JIS News

Jamaica’s Ambassador of Culture, Dr. the Hon. Louise Bennett-Coverley,’Miss Lou’, was in fine form on Monday, March 22 at the launch of the video documentary on her life, ‘Visiting with Miss Lou’, at the Jamaican Consulate in Toronto, Canada.
Although the 84-year-old declared that she had “pain a joint” and therefore could not say much, she went on to recite several of her poems, explained the meaning of a number of Jamaican proverbs and sang several folk songs including ‘Evening Time’, ‘Dis long time gal me neva see yuh’, and her signature tune ‘Walk Good’.
She even corrected an audience member for mispronouncing a Jamaican word.
“It’s not your hand, it’s yuh an. Come mek me hol yuh an gal,” she explained. “If we are going to sing our songs in our language then we must give them the right pronunciations,” she stressed.
Produced by the Creative Production and Training Centre (CPTC), the one-hour video details the life of Miss Lou, and “the crucial role she played in instilling a sense of identity among Jamaicans at a time when in both language and culture we were in danger of being relegated to second class,” said CPTC’s Chairman and Chief Executive Officer, Dr. Hopeton Dunn, who was present for the Canadian launch.
“The video is about telling our own story. Miss Lou told us to be proud of who we are and she engendered in many Jamaicans a sense of self-respect and identity. It is what some of us now call a sense of ‘smadification.’ We a smaddy too and we deserve respect for our language, our culture and our popular expressions,” he asserted.
Dr. Dunn explained that the video was just one in a series that CPTC was producing as the company fulfilled its mandate to help preserve the culture and creativity of the Jamaican people and disseminate it widely to Jamaicans everywhere – at home and abroad.Consul General to Toronto, Vivia Betton, in paying tribute to Miss Lou, acknowledged her “tremendous influence” on Jamaica’s culture.

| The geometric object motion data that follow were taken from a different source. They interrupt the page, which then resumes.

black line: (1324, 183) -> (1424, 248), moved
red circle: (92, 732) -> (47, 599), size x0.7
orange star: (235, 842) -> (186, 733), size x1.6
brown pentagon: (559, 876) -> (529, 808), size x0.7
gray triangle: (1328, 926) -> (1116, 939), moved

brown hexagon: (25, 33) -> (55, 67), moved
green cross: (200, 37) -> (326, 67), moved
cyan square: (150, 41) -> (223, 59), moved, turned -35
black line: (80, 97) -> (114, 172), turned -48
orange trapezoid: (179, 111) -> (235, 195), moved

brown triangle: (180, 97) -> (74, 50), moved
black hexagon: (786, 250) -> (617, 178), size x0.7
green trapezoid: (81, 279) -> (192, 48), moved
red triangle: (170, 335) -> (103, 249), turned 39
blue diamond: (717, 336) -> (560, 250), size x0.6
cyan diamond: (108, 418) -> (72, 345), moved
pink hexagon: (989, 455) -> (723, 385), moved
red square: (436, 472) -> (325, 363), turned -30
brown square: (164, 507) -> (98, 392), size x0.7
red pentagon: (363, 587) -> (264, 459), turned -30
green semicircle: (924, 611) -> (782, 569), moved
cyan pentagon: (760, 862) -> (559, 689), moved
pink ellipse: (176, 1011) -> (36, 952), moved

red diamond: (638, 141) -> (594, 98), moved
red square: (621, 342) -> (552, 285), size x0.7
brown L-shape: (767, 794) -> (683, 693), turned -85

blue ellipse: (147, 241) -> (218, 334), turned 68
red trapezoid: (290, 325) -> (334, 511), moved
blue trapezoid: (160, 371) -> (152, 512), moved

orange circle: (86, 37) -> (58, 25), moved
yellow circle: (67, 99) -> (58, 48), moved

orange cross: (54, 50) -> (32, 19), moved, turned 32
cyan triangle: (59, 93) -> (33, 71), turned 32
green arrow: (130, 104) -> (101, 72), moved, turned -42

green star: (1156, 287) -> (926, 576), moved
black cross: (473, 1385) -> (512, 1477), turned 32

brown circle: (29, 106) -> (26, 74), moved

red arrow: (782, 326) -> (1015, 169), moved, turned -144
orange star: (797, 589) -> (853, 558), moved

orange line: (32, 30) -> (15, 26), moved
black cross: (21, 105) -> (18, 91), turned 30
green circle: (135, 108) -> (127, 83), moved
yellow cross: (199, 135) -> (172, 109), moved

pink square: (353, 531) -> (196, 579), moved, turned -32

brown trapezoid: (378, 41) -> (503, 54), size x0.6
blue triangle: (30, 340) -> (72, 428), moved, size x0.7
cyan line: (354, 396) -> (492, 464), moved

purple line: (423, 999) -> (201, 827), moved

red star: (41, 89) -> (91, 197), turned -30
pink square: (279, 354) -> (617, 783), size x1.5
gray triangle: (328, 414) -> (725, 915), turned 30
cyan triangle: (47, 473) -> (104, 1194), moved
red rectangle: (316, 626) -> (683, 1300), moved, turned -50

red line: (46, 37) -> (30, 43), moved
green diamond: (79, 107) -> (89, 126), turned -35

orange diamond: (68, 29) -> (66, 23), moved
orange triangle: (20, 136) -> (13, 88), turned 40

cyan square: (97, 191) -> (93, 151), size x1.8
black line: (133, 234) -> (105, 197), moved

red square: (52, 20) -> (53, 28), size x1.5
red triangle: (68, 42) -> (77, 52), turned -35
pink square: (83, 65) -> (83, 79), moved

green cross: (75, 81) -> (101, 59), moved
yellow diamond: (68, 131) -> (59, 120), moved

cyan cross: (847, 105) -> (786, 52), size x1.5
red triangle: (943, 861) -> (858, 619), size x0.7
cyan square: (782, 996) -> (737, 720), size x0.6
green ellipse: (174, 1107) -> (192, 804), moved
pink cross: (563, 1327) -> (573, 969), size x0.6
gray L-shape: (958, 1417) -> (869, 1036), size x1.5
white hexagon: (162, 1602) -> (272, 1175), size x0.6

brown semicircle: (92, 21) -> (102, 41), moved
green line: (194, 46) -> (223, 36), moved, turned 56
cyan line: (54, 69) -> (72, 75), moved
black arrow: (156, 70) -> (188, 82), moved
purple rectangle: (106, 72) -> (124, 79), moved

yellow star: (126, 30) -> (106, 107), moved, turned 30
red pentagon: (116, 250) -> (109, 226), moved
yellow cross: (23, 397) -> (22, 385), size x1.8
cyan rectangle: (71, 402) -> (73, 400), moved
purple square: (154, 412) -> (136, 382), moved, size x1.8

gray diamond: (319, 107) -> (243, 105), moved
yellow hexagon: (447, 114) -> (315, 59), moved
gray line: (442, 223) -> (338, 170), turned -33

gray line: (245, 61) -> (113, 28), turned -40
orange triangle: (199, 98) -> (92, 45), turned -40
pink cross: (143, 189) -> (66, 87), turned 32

“When Jamaicans at home and abroad celebrate our Independence, it should always be remembered that Louise Bennett-Coverley was a part of the national movement that made us truly free. Her role in making the vernacular of ordinary people acceptable and fashionable played a significant part in truly emancipating our minds to believe in our own qualities and attributes.”
Dr. Afua Cooper, Associate Director at the Ryerson Caribbean Research Centre (RCRC) also paid tribute to the cultural icon, noting that she was “part and parcel of our growing up. She is a great storyteller, keeper of the history and memories.”
Dr. Cooper, a noted historian, author and poet, said that Miss Lou influenced her personally through Ring Ding, the popular television show from the 1970s, Festival presentations and Pantomime.
Dr. Dunn also presented a plaque to Miss Lou for being selected CVM TV’s 2003 Newsmaker of the Year. He said he was a member of the selection panel and the meeting was one of the shortest on record because the winner was very obvious.
“Last August Miss Lou came home and turned Jamaica upside down,” Dr. Dunn explained. “Everybody came out to wave and welcome our Queen Mother. All who never want to sing folk song start to sing folk song, stores that always sell just foreign stuff were packed out with items of Jamaican heritage and for two weeks, television was transformed to the Miss Lou show.”
In Toronto, the video can be purchased at Burke’s Bookstore, owned by Jamaicans Sam and Rita Burke.